## Supplied data
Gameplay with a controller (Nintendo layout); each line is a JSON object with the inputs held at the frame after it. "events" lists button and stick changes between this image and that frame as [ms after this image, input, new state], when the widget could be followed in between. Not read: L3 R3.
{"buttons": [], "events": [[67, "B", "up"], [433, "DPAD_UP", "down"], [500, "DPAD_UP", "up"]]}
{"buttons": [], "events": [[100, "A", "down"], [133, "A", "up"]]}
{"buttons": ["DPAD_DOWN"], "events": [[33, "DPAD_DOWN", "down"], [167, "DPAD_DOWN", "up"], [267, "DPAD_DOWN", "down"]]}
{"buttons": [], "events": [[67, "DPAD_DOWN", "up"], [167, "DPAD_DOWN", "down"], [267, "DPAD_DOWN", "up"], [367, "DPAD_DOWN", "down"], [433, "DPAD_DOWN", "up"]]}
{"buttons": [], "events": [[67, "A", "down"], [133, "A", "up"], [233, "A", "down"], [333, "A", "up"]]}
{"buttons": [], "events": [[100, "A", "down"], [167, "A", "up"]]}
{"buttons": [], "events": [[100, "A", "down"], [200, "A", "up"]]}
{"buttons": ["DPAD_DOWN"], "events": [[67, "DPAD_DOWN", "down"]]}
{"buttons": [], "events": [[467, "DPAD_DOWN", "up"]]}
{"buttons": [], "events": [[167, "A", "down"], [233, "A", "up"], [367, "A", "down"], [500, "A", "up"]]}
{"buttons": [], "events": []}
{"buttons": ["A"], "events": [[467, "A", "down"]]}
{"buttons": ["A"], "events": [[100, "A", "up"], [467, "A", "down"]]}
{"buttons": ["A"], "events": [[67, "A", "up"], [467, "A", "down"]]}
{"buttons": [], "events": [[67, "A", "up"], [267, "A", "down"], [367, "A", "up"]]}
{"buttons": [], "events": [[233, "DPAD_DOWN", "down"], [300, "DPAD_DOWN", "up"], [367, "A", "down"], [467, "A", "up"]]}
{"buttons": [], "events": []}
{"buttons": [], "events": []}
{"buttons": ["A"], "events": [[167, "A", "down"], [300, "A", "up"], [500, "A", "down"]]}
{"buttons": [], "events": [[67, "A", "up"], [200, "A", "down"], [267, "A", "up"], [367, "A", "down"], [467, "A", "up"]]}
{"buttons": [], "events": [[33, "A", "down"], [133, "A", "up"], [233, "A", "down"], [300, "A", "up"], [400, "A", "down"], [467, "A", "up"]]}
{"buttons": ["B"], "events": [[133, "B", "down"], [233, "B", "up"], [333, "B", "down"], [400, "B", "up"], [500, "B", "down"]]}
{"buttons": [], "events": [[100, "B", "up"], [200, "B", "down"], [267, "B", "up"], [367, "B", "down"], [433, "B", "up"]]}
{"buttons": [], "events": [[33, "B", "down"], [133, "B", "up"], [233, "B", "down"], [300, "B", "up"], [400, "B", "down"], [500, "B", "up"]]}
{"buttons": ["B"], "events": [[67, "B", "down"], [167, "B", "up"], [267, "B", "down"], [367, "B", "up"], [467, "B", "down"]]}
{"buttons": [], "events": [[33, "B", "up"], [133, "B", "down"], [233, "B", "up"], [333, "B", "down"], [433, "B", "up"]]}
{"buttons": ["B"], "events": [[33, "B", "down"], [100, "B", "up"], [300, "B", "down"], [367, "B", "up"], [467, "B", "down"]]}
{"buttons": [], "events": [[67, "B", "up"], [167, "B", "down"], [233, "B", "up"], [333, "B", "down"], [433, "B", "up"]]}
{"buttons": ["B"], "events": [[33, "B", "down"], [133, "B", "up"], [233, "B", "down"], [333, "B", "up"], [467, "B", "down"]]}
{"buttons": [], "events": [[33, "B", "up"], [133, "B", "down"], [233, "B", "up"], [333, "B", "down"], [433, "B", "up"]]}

## Instructions to follow
All records shown above are to be given again verbatim.

## Response box
Gameplay with a controller (Nintendo layout); each line is a JSON object with the inputs held at the frame after it. "events" lists button and stick changes between this image and that frame as [ms after this image, input, new state], when the widget could be followed in between. Not read: L3 R3.
{"buttons": [], "events": [[67, "B", "up"], [433, "DPAD_UP", "down"], [500, "DPAD_UP", "up"]]}
{"buttons": [], "events": [[100, "A", "down"], [133, "A", "up"]]}
{"buttons": ["DPAD_DOWN"], "events": [[33, "DPAD_DOWN", "down"], [167, "DPAD_DOWN", "up"], [267, "DPAD_DOWN", "down"]]}
{"buttons": [], "events": [[67, "DPAD_DOWN", "up"], [167, "DPAD_DOWN", "down"], [267, "DPAD_DOWN", "up"], [367, "DPAD_DOWN", "down"], [433, "DPAD_DOWN", "up"]]}
{"buttons": [], "events": [[67, "A", "down"], [133, "A", "up"], [233, "A", "down"], [333, "A", "up"]]}
{"buttons": [], "events": [[100, "A", "down"], [167, "A", "up"]]}
{"buttons": [], "events": [[100, "A", "down"], [200, "A", "up"]]}
{"buttons": ["DPAD_DOWN"], "events": [[67, "DPAD_DOWN", "down"]]}
{"buttons": [], "events": [[467, "DPAD_DOWN", "up"]]}
{"buttons": [], "events": [[167, "A", "down"], [233, "A", "up"], [367, "A", "down"], [500, "A", "up"]]}
{"buttons": [], "events": []}
{"buttons": ["A"], "events": [[467, "A", "down"]]}
{"buttons": ["A"], "events": [[100, "A", "up"], [467, "A", "down"]]}
{"buttons": ["A"], "events": [[67, "A", "up"], [467, "A", "down"]]}
{"buttons": [], "events": [[67, "A", "up"], [267, "A", "down"], [367, "A", "up"]]}
{"buttons": [], "events": [[233, "DPAD_DOWN", "down"], [300, "DPAD_DOWN", "up"], [367, "A", "down"], [467, "A", "up"]]}
{"buttons": [], "events": []}
{"buttons": [], "events": []}
{"buttons": ["A"], "events": [[167, "A", "down"], [300, "A", "up"], [500, "A", "down"]]}
{"buttons": [], "events": [[67, "A", "up"], [200, "A", "down"], [267, "A", "up"], [367, "A", "down"], [467, "A", "up"]]}
{"buttons": [], "events": [[33, "A", "down"], [133, "A", "up"], [233, "A", "down"], [300, "A", "up"], [400, "A", "down"], [467, "A", "up"]]}
{"buttons": ["B"], "events": [[133, "B", "down"], [233, "B", "up"], [333, "B", "down"], [400, "B", "up"], [500, "B", "down"]]}
{"buttons": [], "events": [[100, "B", "up"], [200, "B", "down"], [267, "B", "up"], [367, "B", "down"], [433, "B", "up"]]}
{"buttons": [], "events": [[33, "B", "down"], [133, "B", "up"], [233, "B", "down"], [300, "B", "up"], [400, "B", "down"], [500, "B", "up"]]}
{"buttons": ["B"], "events": [[67, "B", "down"], [167, "B", "up"], [267, "B", "down"], [367, "B", "up"], [467, "B", "down"]]}
{"buttons": [], "events": [[33, "B", "up"], [133, "B", "down"], [233, "B", "up"], [333, "B", "down"], [433, "B", "up"]]}
{"buttons": ["B"], "events": [[33, "B", "down"], [100, "B", "up"], [300, "B", "down"], [367, "B", "up"], [467, "B", "down"]]}
{"buttons": [], "events": [[67, "B", "up"], [167, "B", "down"], [233, "B", "up"], [333, "B", "down"], [433, "B", "up"]]}
{"buttons": ["B"], "events": [[33, "B", "down"], [133, "B", "up"], [233, "B", "down"], [333, "B", "up"], [467, "B", "down"]]}
{"buttons": [], "events": [[33, "B", "up"], [133, "B", "down"], [233, "B", "up"], [333, "B", "down"], [433, "B", "up"]]}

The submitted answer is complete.